Peabody Energy, the world’s largest coal energy company, has been the target of an ingenious prank called “Coal Cares.” The site claims it is giving away free “cool” inhalers featuring the likenesses of Justin Bieber, My Little Pony, and others for kids who live within 200 miles of a coal-fire power plant. It also offers “fun” games and activities, likely chosen to help kids remain inside and asthma free.
The site is actually the work of prankster activists Coal is Killing Kids, who aim to counteract the lobbying efforts they claim Peabody is making to gut the Clean Air Act. That specific agenda aside, the Coal Cares website is a spot-on parody of the recent efforts the coal industry has made to paint itself as a green company. The soulless, questionable copy and generic clipart is dead on; you can almost hear a vaccuous wind blowing through where the faux-author’s heart used to be.

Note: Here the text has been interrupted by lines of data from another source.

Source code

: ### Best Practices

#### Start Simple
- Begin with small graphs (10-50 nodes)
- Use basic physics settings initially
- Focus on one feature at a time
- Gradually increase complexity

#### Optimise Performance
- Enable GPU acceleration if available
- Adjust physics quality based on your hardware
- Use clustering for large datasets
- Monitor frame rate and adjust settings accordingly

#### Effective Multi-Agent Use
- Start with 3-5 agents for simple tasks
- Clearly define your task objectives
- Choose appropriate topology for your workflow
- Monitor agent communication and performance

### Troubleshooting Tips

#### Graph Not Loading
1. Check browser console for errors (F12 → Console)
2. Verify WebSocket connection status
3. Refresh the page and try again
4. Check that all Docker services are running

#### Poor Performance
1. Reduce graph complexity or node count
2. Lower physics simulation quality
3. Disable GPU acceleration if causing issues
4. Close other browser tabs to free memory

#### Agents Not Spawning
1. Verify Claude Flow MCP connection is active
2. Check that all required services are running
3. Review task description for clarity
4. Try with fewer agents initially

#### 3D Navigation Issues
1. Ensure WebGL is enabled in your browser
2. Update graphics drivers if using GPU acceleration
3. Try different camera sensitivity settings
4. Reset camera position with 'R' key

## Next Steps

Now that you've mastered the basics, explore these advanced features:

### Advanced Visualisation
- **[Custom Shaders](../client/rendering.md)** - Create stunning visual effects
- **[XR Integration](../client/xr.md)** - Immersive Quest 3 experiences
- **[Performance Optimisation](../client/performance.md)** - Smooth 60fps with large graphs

Read on after the break for a few choice quotes, and images from the ersatz campaign.
Coal power is, of course, solar power. That’s because millions of years ago, before coal began to form from decaying organic matter, the sun provided the energy that organic matter required to grow and spread. Other forms of fossil fuel—oil and natural gas—are also ways that Nature has found to store solar energy in ways that can be predictably, safely, and reliably released to power our lives.
But there are also much, much bigger potential problems associated with wind energy. Every science student has heard of the so-called “butterfly effect” from aptly-named “Chaos Theory”: namely, that the flapping of a butterfly’s wings in the wilds of Rio Grande do Sul, Brazil, can set off a massive, community-shattering tornado in Bunker Hill Village, Texas. If, as scientists state, a mere butterfly can cause a tornado so many thousands of miles away, imagine what a hill-full of wind turbines can do.